2014年9月26日金曜日

清洲会議

Officialより

観たいと思っていたのですが、劇場公開中はどうしても時間が取れず、日調連全国会長会議の帰りの新幹線で録画を観ました。

三谷幸喜お得意の「限定空間群像サスペンス」ですね。
役所広司、大泉洋、小日向文世、佐藤浩市、鈴木京香等々
その他ちょい役にまで有名俳優を使っています。
舞台は歴史ドラマの王道、信長から秀吉の時代です。

合戦の無い話し合いで初めて歴史が動いた日。
戦国時代におけるロビー活動の妙。
当然面白くない訳が無い、そう思って観ました。

でも何なんでしょう。
なんか違うと感じました。

会議で歴史が動くことを描くのなら、そして誰もが結末を知っている史実を素材にするなら、途中はもっとどんでん返し的なドラマで無ければならないはずです。

観客全員が、最後は秀吉が勝つと分かっているのだから、柴田勝家と丹羽長秀が強大な敵に見えなければならないはずです
秀吉の味方がほとんどいない多数に無勢の状況を引っ張らなければなりません。
その絶対的な不利な状況から秀吉が巻き返さなえれば、ドラマとして面白みにかけると思うのです。
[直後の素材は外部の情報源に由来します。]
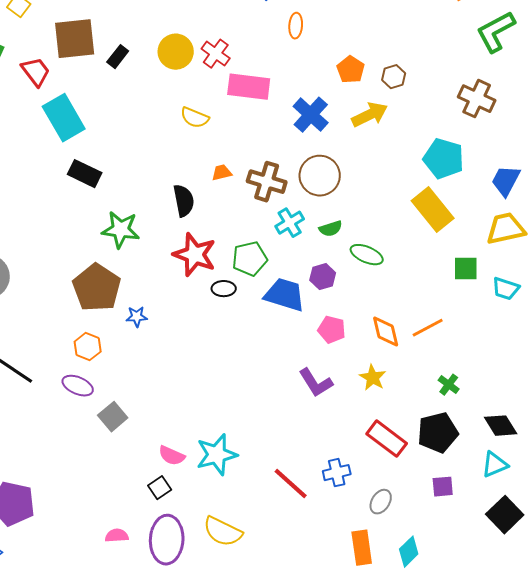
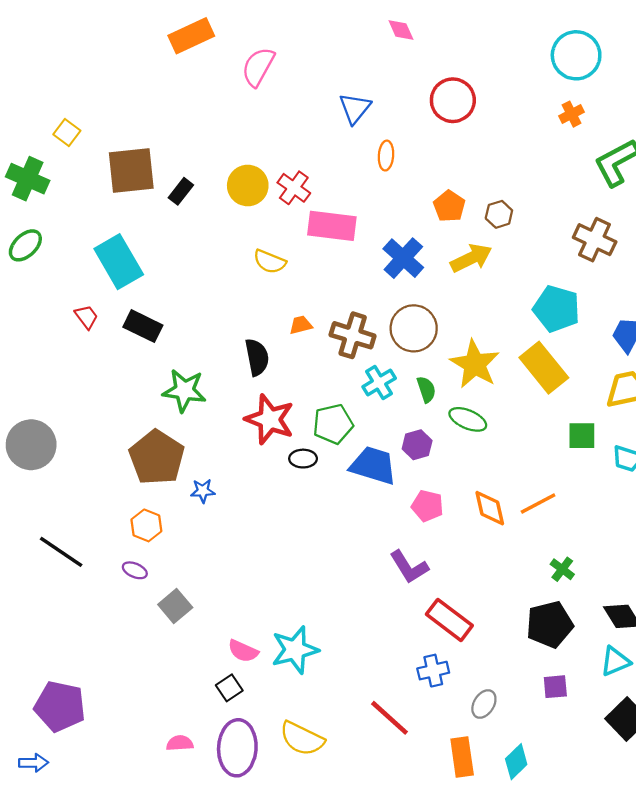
red trapezoid: (36, 72) -> (86, 317), moved, size x0.7
green semicircle: (331, 229) -> (426, 389), turned -90
yellow star: (373, 378) -> (475, 364), moved, size x1.6
purple ellipse: (78, 386) -> (135, 570), size x0.7
red rectangle: (387, 439) -> (449, 620), moved
red line: (291, 484) -> (389, 718), moved

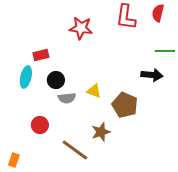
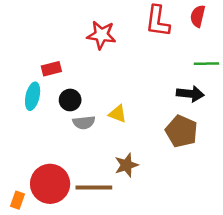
brown pentagon: (125, 105) -> (181, 131), moved
red circle: (40, 125) -> (50, 184), moved, size x1.8
brown line: (75, 150) -> (94, 188), turned -36

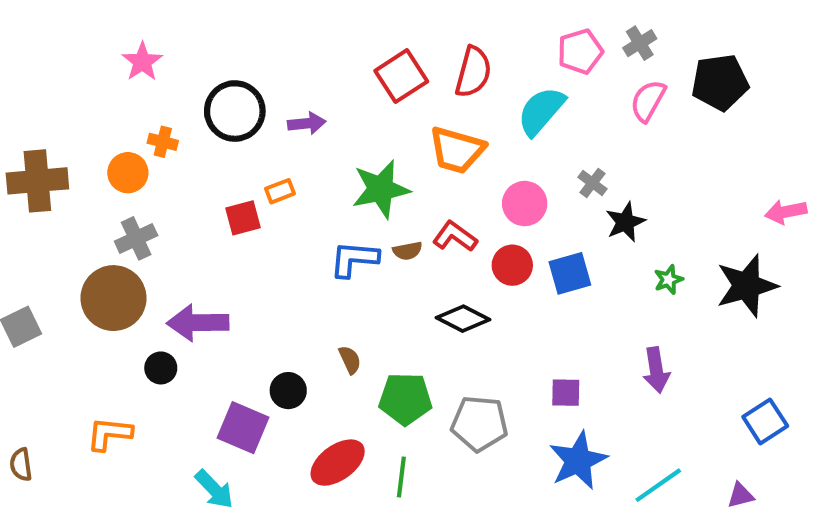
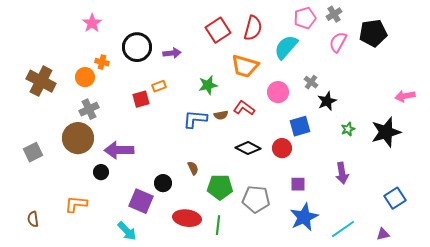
brown cross: (37, 181) -> (41, 81), turned 32
green star: (381, 189) -> (208, 85), size x0.7
red circle: (512, 265) -> (282, 148), moved
red ellipse: (338, 463) -> (187, 218), turned 44

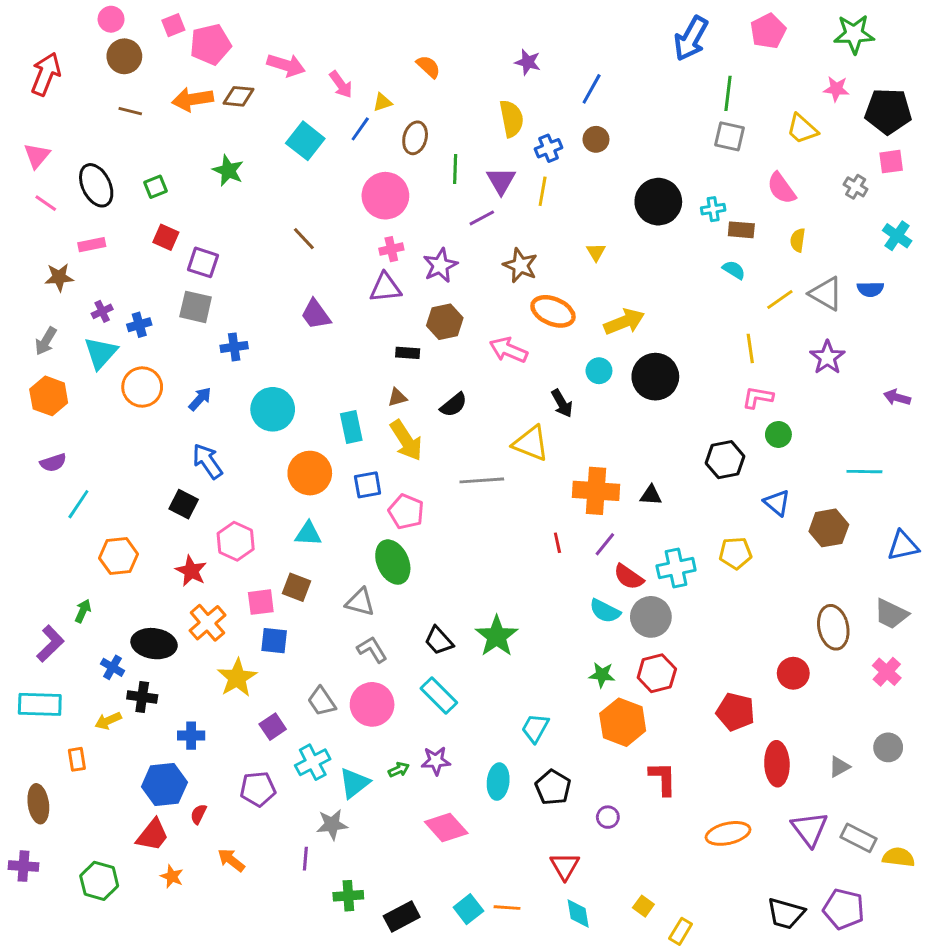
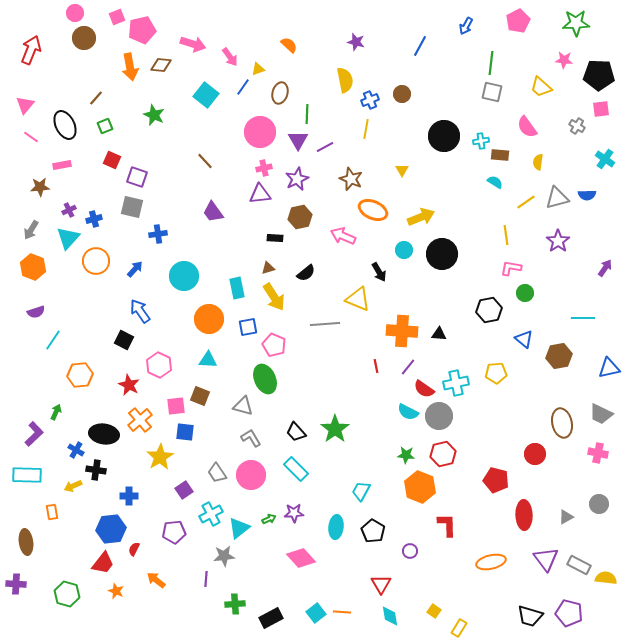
blue arrow: (691, 38) -> (466, 26), size x0.6
blue line: (592, 89) -> (420, 46), moved
orange arrow: (193, 99) -> (130, 67), turned -92
brown line: (130, 111) -> (96, 98), moved, turned -63
purple triangle: (501, 181) -> (298, 140), moved
gray triangle: (826, 294) -> (557, 198), turned -45
purple arrow: (897, 397) -> (605, 268), turned 108
pink cross: (887, 672) -> (598, 453), turned -30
それにしては、敵の柴田勝家があまりにも馬鹿キャラに描かれているために、緊迫感がまったく浮かび上がりません。

三谷作品はコメディだからというかも知れないけれど、そういう見方に切り替えても、そこまで笑えないのです。
途中の旗取り合戦や、天海祐希の忍者のシーンはまったく不要だと思うし、最後の秀吉と柴田のシーンは、いわゆる「いい話」を創ろうとしたのかも知れないけど違和感がありました。
どうしたのでしょうか、三谷幸喜は。

映画『十二人の怒れる男』へのオマージュ「12人の優しい日本人」の限定空間群像ミステリーを書いた三谷だから、もう少し面白くできたと思うのですが。

一番の問題は、おそらくこの映画で、見終わって好きになったキャラクターが誰もいないことじゃないかな。
本来狙うなら、柴田勝家が無骨だが感情移入ができる人物に描いて、それに対して秀吉と黒田勘兵衛チームのずる賢い策略との対比を描いて、でも結論は歴史的な勝敗になる残酷さを描いた方が良かったのではないかとも思います。

確かにそこまで悪くは無い映画です。
でも何か置いて行かれた気分です。
これって「三谷幸喜の個人的遊びに巻き込まれただけ感」が有るのかも知れません。


それで清洲会議は良いから、全国会長会議はどうだったって?
変革の時代、清洲会議以上に緊迫感の中、熱心に話し合いましたよ。
後日映画にはならないと思うけど。